MATERIAL FOR THIS TASK:
# # # # #

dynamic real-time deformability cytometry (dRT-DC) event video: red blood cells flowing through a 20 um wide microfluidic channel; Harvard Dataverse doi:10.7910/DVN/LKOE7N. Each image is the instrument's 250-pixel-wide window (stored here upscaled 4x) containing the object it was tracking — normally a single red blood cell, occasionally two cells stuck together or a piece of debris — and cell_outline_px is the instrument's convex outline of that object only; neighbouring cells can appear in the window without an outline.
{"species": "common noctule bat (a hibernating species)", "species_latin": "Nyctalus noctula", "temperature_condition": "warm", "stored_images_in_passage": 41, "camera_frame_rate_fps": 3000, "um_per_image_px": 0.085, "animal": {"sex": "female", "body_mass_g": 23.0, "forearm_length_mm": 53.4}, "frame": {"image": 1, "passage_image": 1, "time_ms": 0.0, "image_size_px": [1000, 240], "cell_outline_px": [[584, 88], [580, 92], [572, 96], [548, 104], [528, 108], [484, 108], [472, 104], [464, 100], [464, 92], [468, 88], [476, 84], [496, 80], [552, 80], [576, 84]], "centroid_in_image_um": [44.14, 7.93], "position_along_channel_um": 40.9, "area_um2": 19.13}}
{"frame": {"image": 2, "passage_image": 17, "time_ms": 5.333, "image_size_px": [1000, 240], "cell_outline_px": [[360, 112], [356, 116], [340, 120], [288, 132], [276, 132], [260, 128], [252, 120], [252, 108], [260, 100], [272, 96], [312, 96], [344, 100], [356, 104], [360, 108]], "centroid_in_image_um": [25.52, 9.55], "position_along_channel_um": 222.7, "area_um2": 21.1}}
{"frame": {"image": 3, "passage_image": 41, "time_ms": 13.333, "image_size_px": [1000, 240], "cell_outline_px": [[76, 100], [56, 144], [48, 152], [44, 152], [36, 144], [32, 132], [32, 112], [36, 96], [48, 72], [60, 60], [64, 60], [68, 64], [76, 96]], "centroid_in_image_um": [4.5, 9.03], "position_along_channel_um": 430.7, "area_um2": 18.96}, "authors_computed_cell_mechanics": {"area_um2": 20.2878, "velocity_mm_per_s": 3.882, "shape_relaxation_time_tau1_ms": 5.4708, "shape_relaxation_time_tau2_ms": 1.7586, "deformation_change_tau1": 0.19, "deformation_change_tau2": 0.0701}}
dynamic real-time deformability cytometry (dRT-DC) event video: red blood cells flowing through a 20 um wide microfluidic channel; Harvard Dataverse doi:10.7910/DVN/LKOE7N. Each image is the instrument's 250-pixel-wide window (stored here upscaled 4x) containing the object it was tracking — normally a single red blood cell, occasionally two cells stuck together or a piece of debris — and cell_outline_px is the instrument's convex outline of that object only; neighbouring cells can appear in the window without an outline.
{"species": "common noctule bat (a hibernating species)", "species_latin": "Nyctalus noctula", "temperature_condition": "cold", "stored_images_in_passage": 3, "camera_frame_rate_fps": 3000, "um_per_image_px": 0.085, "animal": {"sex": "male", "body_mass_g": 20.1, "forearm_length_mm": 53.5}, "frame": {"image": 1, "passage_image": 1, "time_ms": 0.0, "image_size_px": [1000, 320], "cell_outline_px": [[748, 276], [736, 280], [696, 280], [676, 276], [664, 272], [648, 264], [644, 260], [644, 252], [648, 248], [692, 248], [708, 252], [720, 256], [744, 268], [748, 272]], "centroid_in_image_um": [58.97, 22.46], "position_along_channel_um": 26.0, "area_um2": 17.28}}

# # # # #

SET EXERCISE:
Write out all the records above again, exactly as they stand.

FULL RESPONSE:
dynamic real-time deformability cytometry (dRT-DC) event video: red blood cells flowing through a 20 um wide microfluidic channel; Harvard Dataverse doi:10.7910/DVN/LKOE7N. Each image is the instrument's 250-pixel-wide window (stored here upscaled 4x) containing the object it was tracking — normally a single red blood cell, occasionally two cells stuck together or a piece of debris — and cell_outline_px is the instrument's convex outline of that object only; neighbouring cells can appear in the window without an outline.
{"species": "common noctule bat (a hibernating species)", "species_latin": "Nyctalus noctula", "temperature_condition": "warm", "stored_images_in_passage": 41, "camera_frame_rate_fps": 3000, "um_per_image_px": 0.085, "animal": {"sex": "female", "body_mass_g": 23.0, "forearm_length_mm": 53.4}, "frame": {"image": 1, "passage_image": 1, "time_ms": 0.0, "image_size_px": [1000, 240], "cell_outline_px": [[584, 88], [580, 92], [572, 96], [548, 104], [528, 108], [484, 108], [472, 104], [464, 100], [464, 92], [468, 88], [476, 84], [496, 80], [552, 80], [576, 84]], "centroid_in_image_um": [44.14, 7.93], "position_along_channel_um": 40.9, "area_um2": 19.13}}
{"frame": {"image": 2, "passage_image": 17, "time_ms": 5.333, "image_size_px": [1000, 240], "cell_outline_px": [[360, 112], [356, 116], [340, 120], [288, 132], [276, 132], [260, 128], [252, 120], [252, 108], [260, 100], [272, 96], [312, 96], [344, 100], [356, 104], [360, 108]], "centroid_in_image_um": [25.52, 9.55], "position_along_channel_um": 222.7, "area_um2": 21.1}}
{"frame": {"image": 3, "passage_image": 41, "time_ms": 13.333, "image_size_px": [1000, 240], "cell_outline_px": [[76, 100], [56, 144], [48, 152], [44, 152], [36, 144], [32, 132], [32, 112], [36, 96], [48, 72], [60, 60], [64, 60], [68, 64], [76, 96]], "centroid_in_image_um": [4.5, 9.03], "position_along_channel_um": 430.7, "area_um2": 18.96}, "authors_computed_cell_mechanics": {"area_um2": 20.2878, "velocity_mm_per_s": 3.882, "shape_relaxation_time_tau1_ms": 5.4708, "shape_relaxation_time_tau2_ms": 1.7586, "deformation_change_tau1": 0.19, "deformation_change_tau2": 0.0701}}
dynamic real-time deformability cytometry (dRT-DC) event video: red blood cells flowing through a 20 um wide microfluidic channel; Harvard Dataverse doi:10.7910/DVN/LKOE7N. Each image is the instrument's 250-pixel-wide window (stored here upscaled 4x) containing the object it was tracking — normally a single red blood cell, occasionally two cells stuck together or a piece of debris — and cell_outline_px is the instrument's convex outline of that object only; neighbouring cells can appear in the window without an outline.
{"species": "common noctule bat (a hibernating species)", "species_latin": "Nyctalus noctula", "temperature_condition": "cold", "stored_images_in_passage": 3, "camera_frame_rate_fps": 3000, "um_per_image_px": 0.085, "animal": {"sex": "male", "body_mass_g": 20.1, "forearm_length_mm": 53.5}, "frame": {"image": 1, "passage_image": 1, "time_ms": 0.0, "image_size_px": [1000, 320], "cell_outline_px": [[748, 276], [736, 280], [696, 280], [676, 276], [664, 272], [648, 264], [644, 260], [644, 252], [648, 248], [692, 248], [708, 252], [720, 256], [744, 268], [748, 272]], "centroid_in_image_um": [58.97, 22.46], "position_along_channel_um": 26.0, "area_um2": 17.28}}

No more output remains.